Back to putting himself out there – it must be increasingly strange to be revealing ever more minutiae and his innermost thoughts to his band, let alone the wider world.

“Not really, honestly,” Hull replies. “These are my best friends and I see them every day. We all have homes less than a mile away from each other, and when I went through this stuff, they went through it with me. So they understand what exactly it’s about…they understand far more about Simple Math than they did during Mean Everything To Nothing. You have to realise that the entire record, all of Simple Math, is just the result of all the barbaric emotion of Mean Everything To Nothing: they could serve as counterpoints to each other. I just didn’t know how to phrase it then.”

Again, there’s that idea of personal evolution. That appreciating of subtlety and growing into one’s own ability to reason with, respond and react to life.

“I just wanted to make sure,” Hull nods, “with Mean Everything To Nothing, that there was no question we’d be around. Once we’d established that, this was like, well, we should try a challenge. Challenge ourselves, challenge our listeners, challenge our fans… That was a big part.

“None of that has changed at all,” he adds. “I really hope people like Simple Math, because otherwise no one is going to give a shit about all the other songs we’re working on.
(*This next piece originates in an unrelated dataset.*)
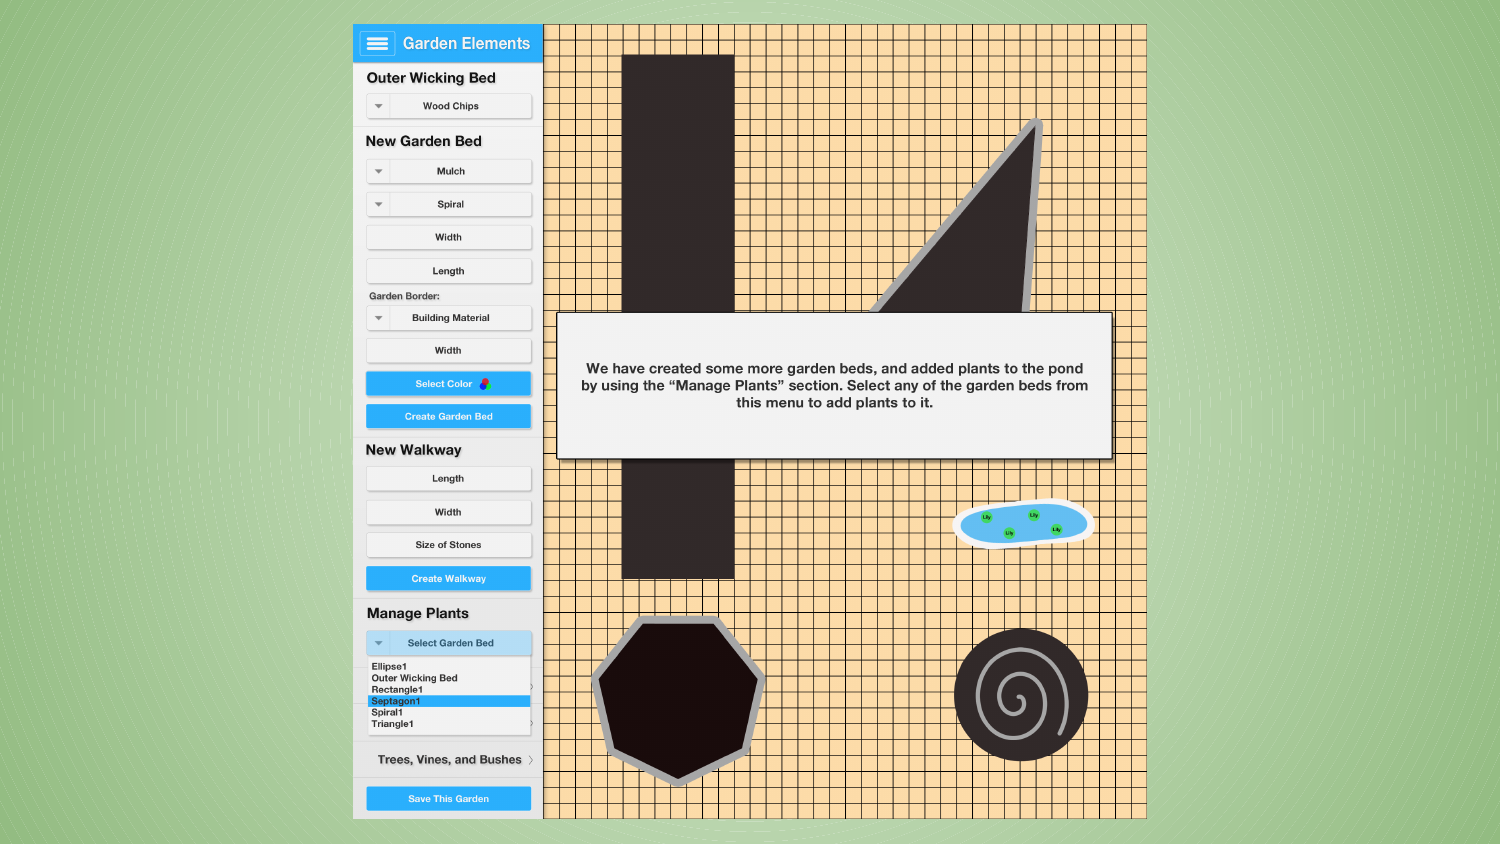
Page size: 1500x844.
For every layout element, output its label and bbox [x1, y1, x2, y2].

picture [352, 24, 1148, 819]
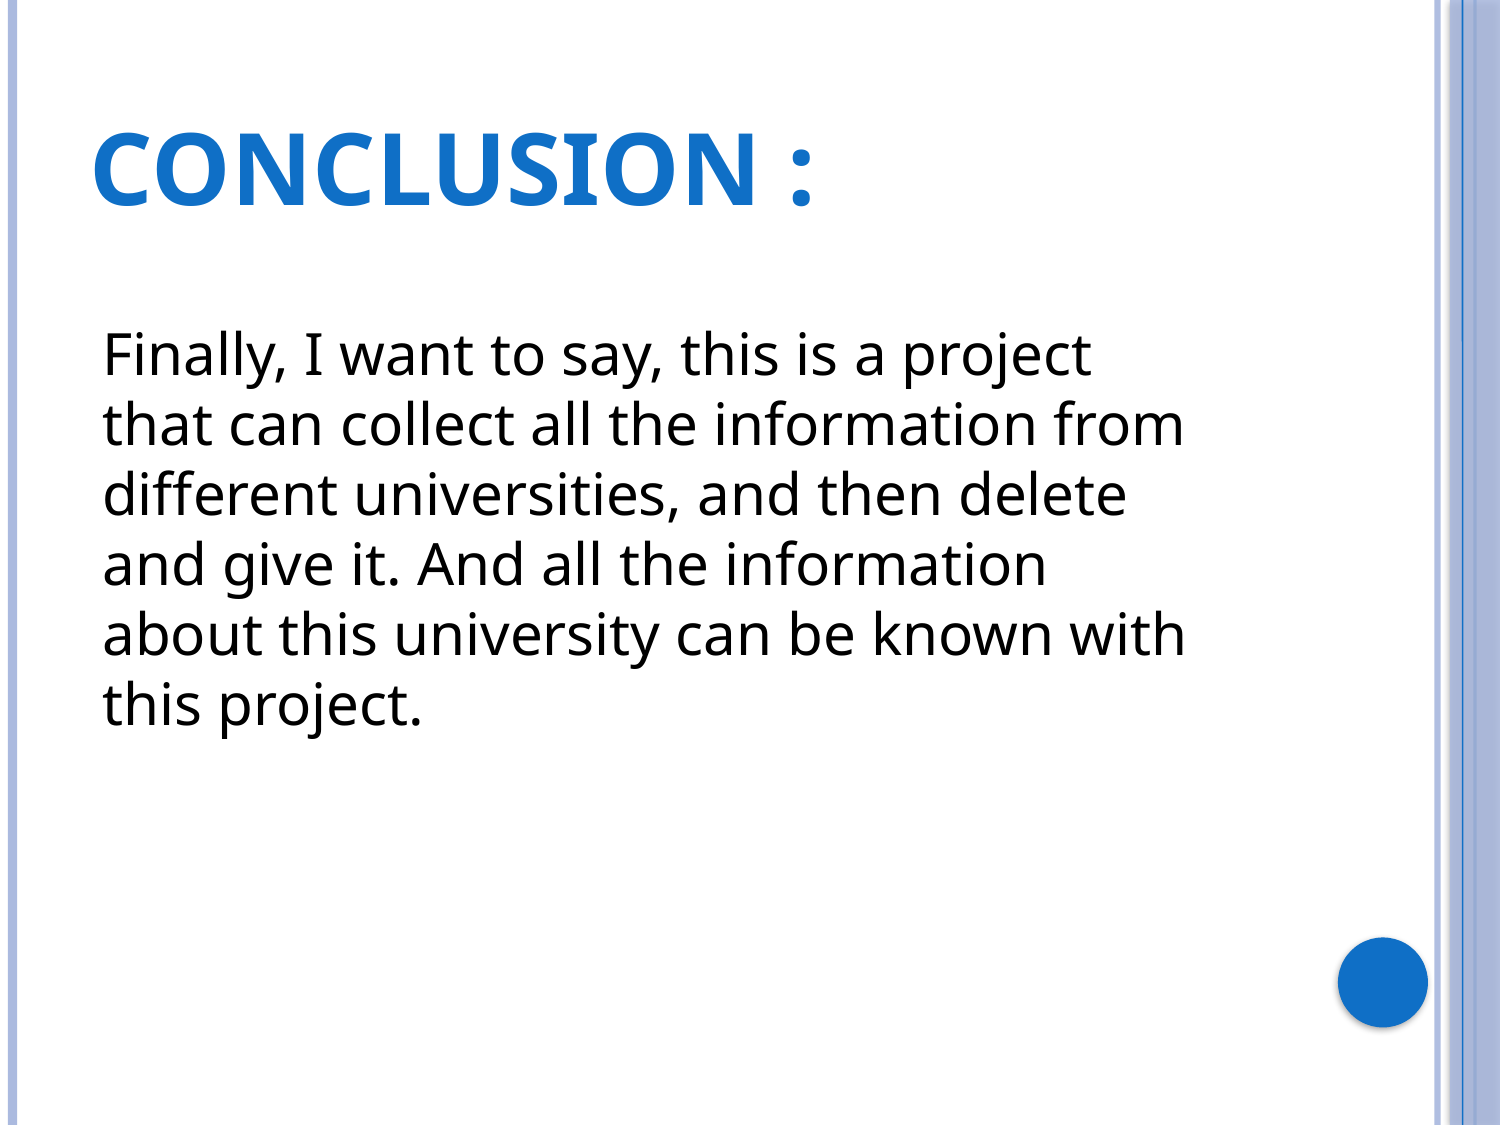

I’m apprehensive about it… I’m dying to know, as it’s been done since November, so the only people to hear it have been the people we trust, and they’ve been like ‘wow, there’s a lot there’. That’s what all of them said, and they’d also say ‘It’s all I listen to. Non-stop’… which is what I want to believe: that it’s fantastic,” he laughs, “but I won’t know until it’s out for other people to listen to.”

With Simple Math, and for Manchester Orchestra, that’s still not really the point. The fact that there are bands out there who are so open and brazenly honest about their need, their want, to continue to create art and make music, and push themselves beyond where most of us would want to draw a line, is what makes them so crucial.

“I guess the point is that our band is built on simplicity,” Hull says in conclusion, “and I think there isn’t anything that ‘simple’ about this record. So there are a ton of puzzles pieces, and that’s where our art and direction with that sort of stuff is: simple, but still extravagantly difficult.”